Cliff Williams po trasie „Rock or Bust” planuje się wycofać. Nie chce więcej koncertować ani nagrywać z AC/DC. Czuje, że tak będzie najlepiej. O tych uczuciach opowiedział podczas rozmowy z „Gulfshore Life”.
Wpierw z zespołu ze względu na stan zdrowia odszedł gitarzysta Malcolm Young. Później problemy z prawem miał perkusista Phil Rudd. W tym roku ze sceny musiał zejść Brian Johnson, z którego słuchem nie jest najlepiej.
To jest coś, co znałem przez ostatnie 40 lat, po tej trasie wycofuje się z grania na żywo i nagrywania.
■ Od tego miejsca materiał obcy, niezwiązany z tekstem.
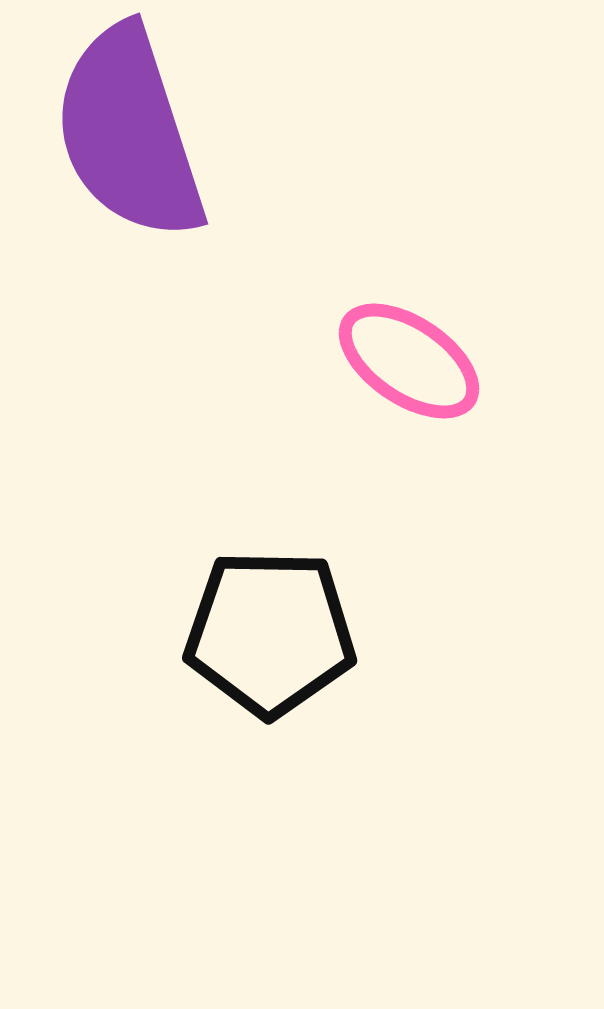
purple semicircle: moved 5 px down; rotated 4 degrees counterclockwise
Po stracie Malcolma, sprawach z Philem, a teraz z Brianem, to już zupełnie inne zwierzę. Czuję w środku, że to właściwy ruch.
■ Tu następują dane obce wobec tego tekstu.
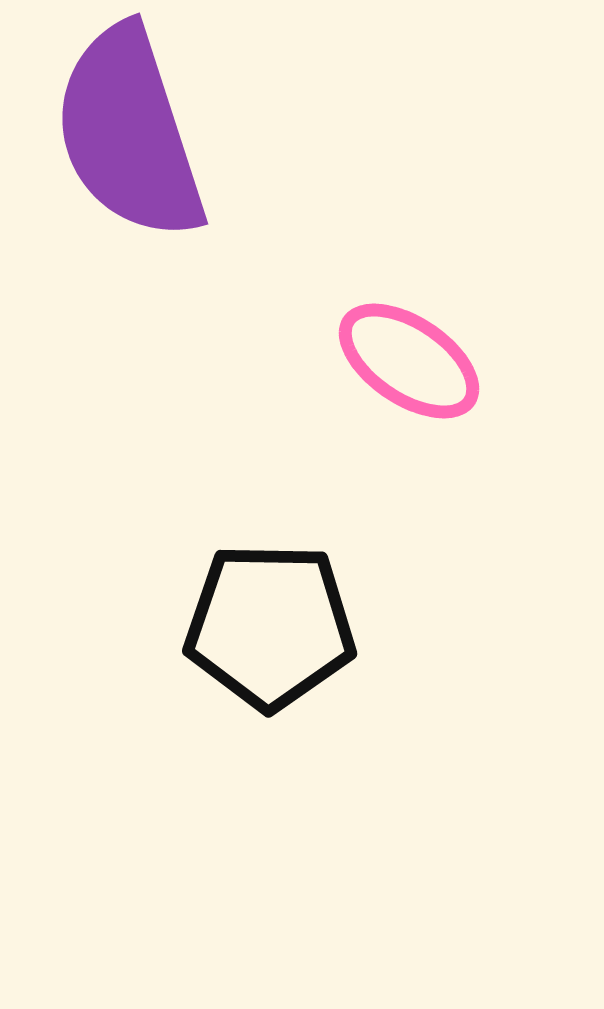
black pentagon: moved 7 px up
Ciekawe, co na to Angus Young. I Axl Rose, który chciałby może coś nagrać z AC/DC…
Basista na oficjalnym kanale grupy na YouTube chwali nowych kolegów z zespołu (ten wywiad obejrzeć możecie poniżej). Steve jest dobrym gitarzystą – w końcu to Young, ma to w genach. Dobrze ocenia również Chrisa Slade’a. Axla Rose, jego zdaniem, radzi sobie świetnie – to błogosławieństwo, że się pojawił. No, ale to już nie to.
Ostatnia trasa z jego udziałem rozpocznie się 27 sierpnia w Greensboro w Karolinie Północnej.